Breach of Bail in South Australia
In South Australia, an application for bail is governed by the Bail Act 1985. If a person is granted bail, they will have to sign a bail agreement. This is an undertaking or promise that you will come to court when required and comply with any other conditions in the agreement. If a person breaches bail in South Australia, without having an excuse acceptable to the court, they are guilty of an offence. This article deals with breach of bail in South Australia.
What happens if bail is breached?
If a court believes that you have broken a condition of your bail, it can revoke your bail and issue a warrant for your arrest. However, if the police find out that you have breached your bail, or that you are intending to abscond, you can be arrested without a warrant and taken before a court.
If you fail to appear in court on a date that you are required to, a warrant for your arrest can be issued. If a warrant is issued, it is in your best interests to go as soon as possible to the police station and ask to be taken before a court to explain why you did not attend. You can make a fresh application for bail when you are at court. You should take with you medical certificates or other evidence that you want to rely on to explain why the breach occurred.
It will be more difficult for you to be granted bail in the future if you have a history of breaching your bail.

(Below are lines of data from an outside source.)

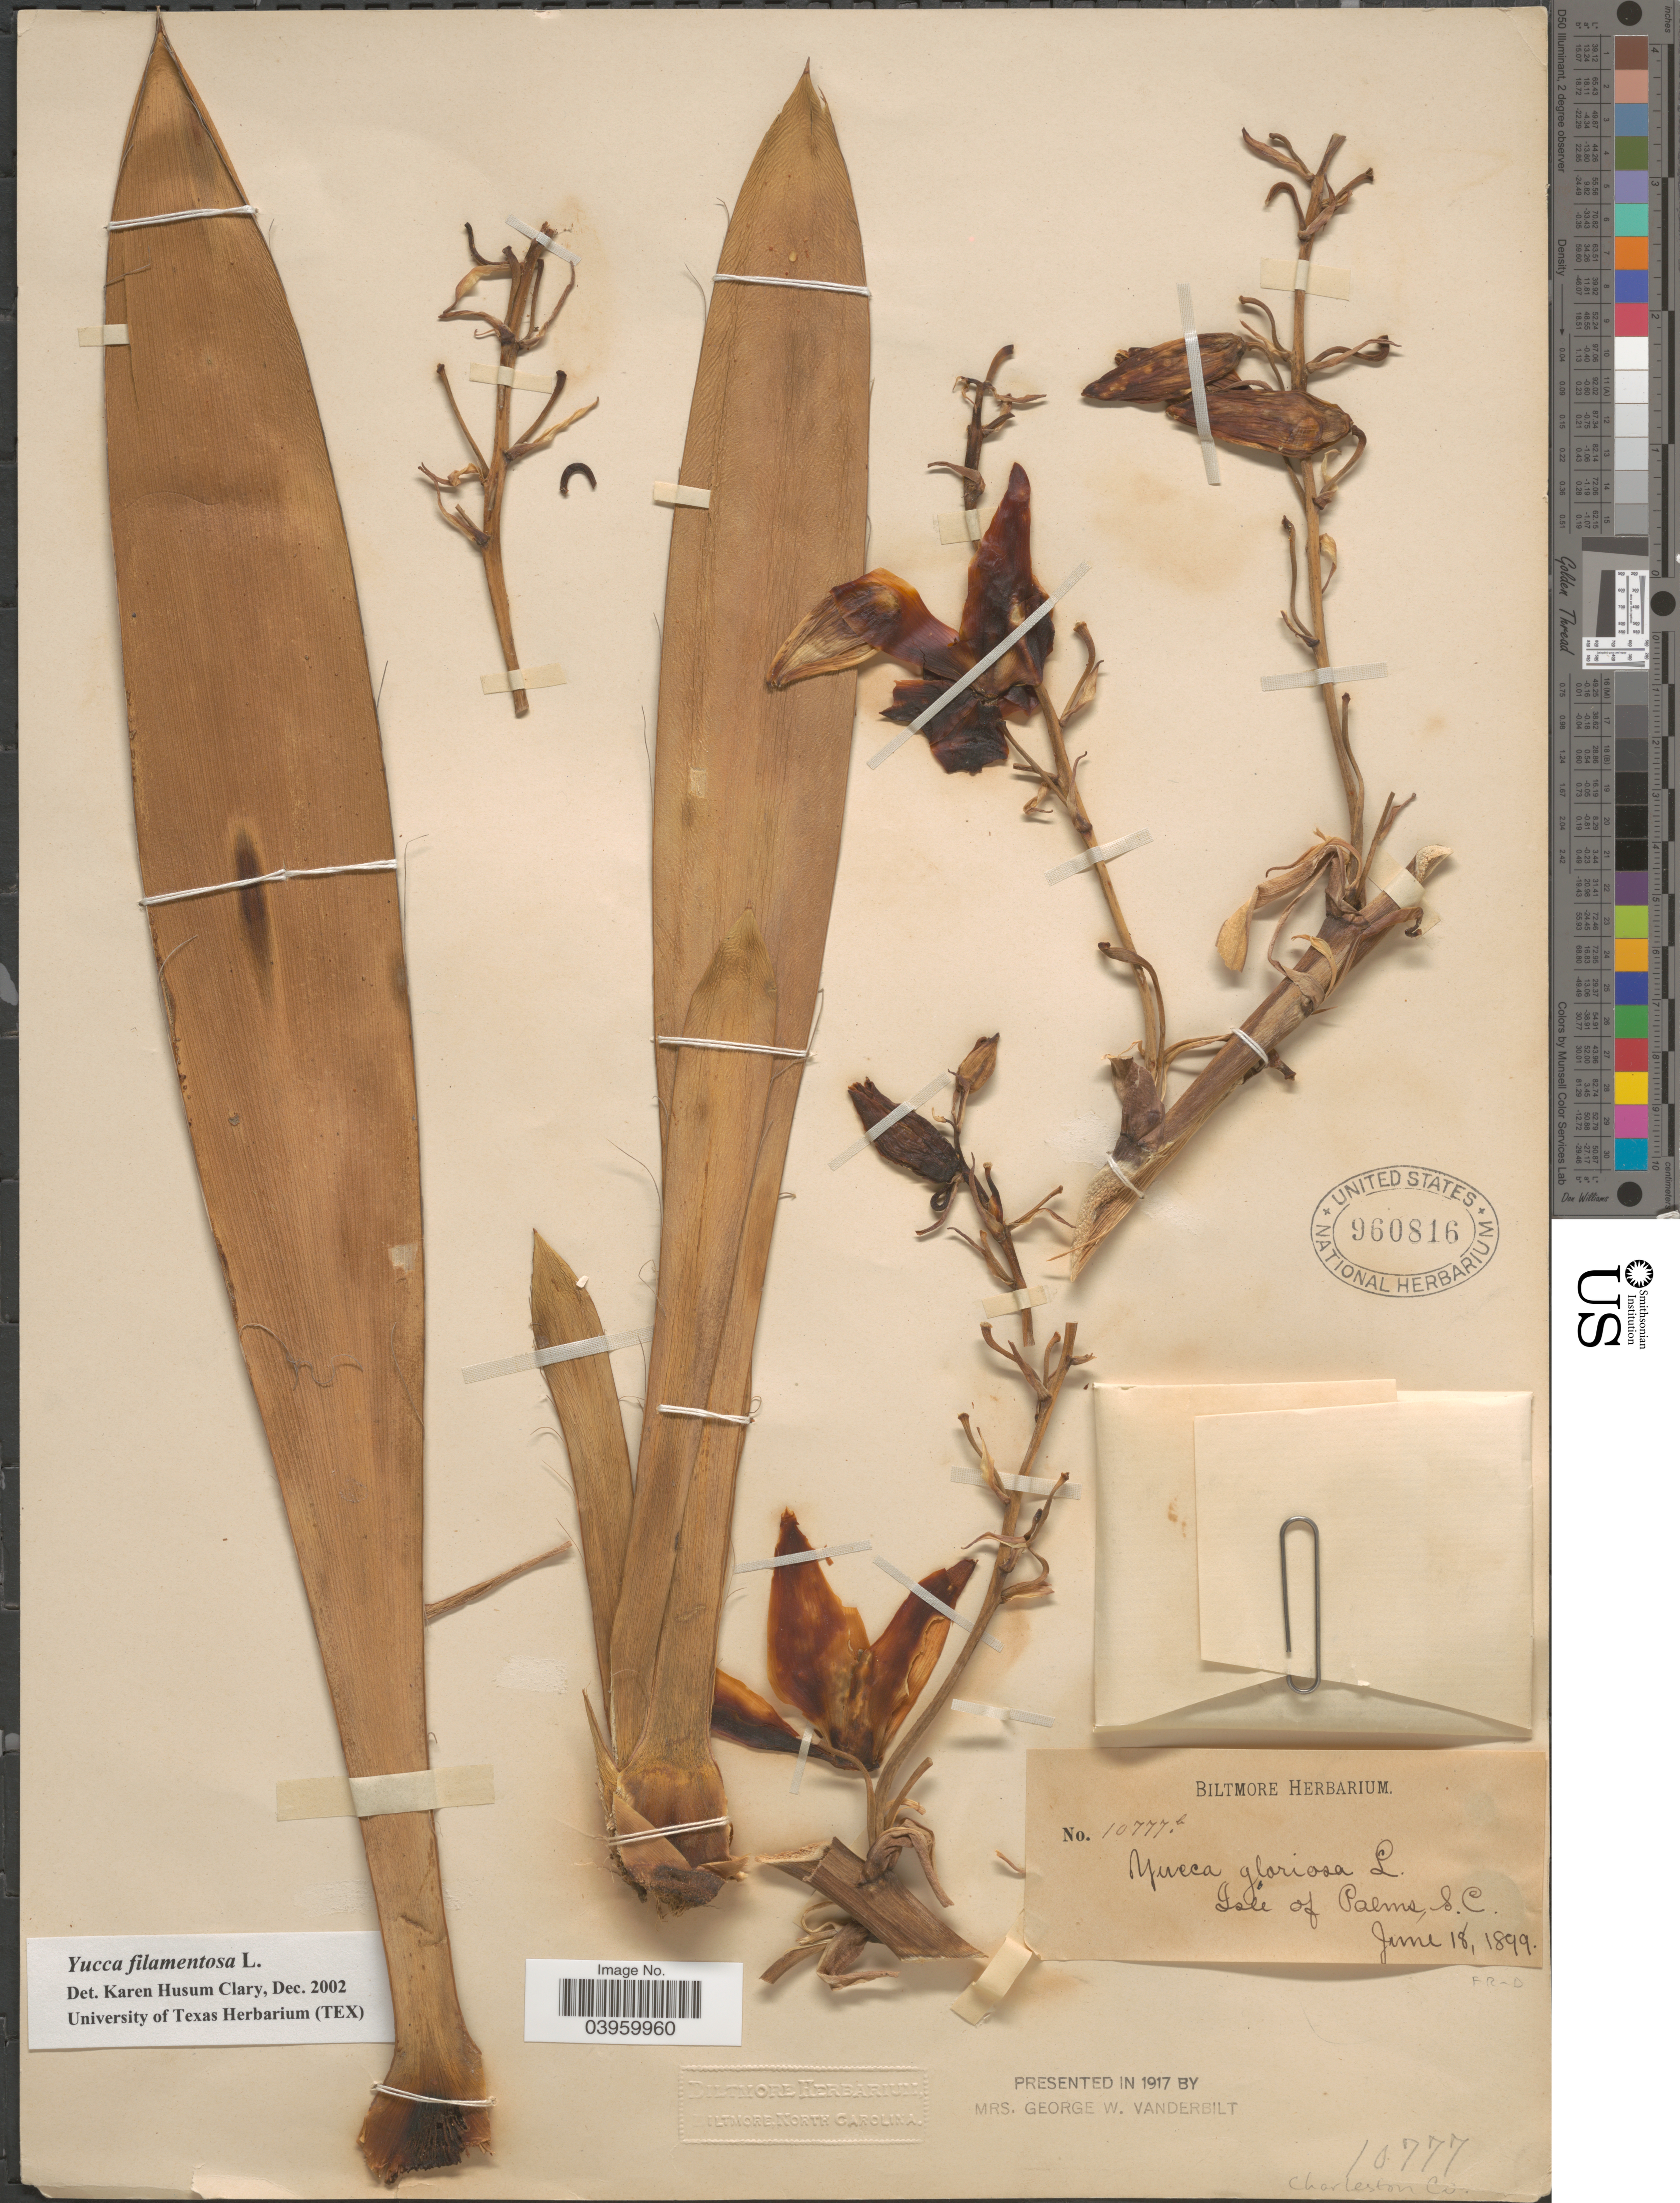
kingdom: Plantae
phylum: Tracheophyta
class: Liliopsida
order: Asparagales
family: Asparagaceae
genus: Yucca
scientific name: Yucca filamentosa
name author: L.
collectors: ex herb. Biltmore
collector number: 10777b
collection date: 1899-06-18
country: United States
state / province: South Carolina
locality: Isle of Palms. Charleston Co.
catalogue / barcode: US 960816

If at any time you find that you can’t comply with all of the conditions of your bail, you can apply to the court to vary your bail. Your matter can be bought forward to an earlier court listing day if you need to make your application urgently. In order to apply to vary bail, you will need to complete an Application to vary or revoke a condition of bail and lodge it at the court. The application form is available from the court registry or online at the South Australian Magistrates Court website.
You must continue to comply with all of the conditions of your bail until such time as the variation is approved.
Offence of breach bail
Breaching bail is a criminal offence, as well as a breach of a court order. The maximum penalty that the court can give you for breaching your bail in a fine of $10,000 or two years imprisonment. However, the penalty that the court gives for breaching bail cannot be more than the maximum penalty that it could give for the most serious offence for which you are on bail.
If you are found guilty of breaching bail, the penalty the court imposes for the breach of bail will be imposed in addition to any penalty that you receive for the original offence. You may also be ordered to forfeit a sum of money that was specified in your bail agreement.
Guarantors on bail agreements
If you are a guarantor on a person’s bail agreement and you find out or suspect that the person has failed to comply with a term or condition of their bail agreement, you must tell the police immediately or you could be fined. An order can be made to forfeit money that was promised or lodged under your bail agreement can be made whether or not you are charged with breaching your bail. If an order is made, it means that you and any person who guaranteed you under the bail agreement will have to forfeit the amount of money that is set out in that guarantee. This order is called an estreatment order.
The person against whom an estreatment has been made (you or your guarantor) can ask the court to either reduce the amount that you have to forfeit or that the estreatment order is rescinded (cancelled). The court can also make an order that allows time to pay the amount, or allows it to be paid by instalments. If the amount is not paid, it can be recovered by the court as a fine.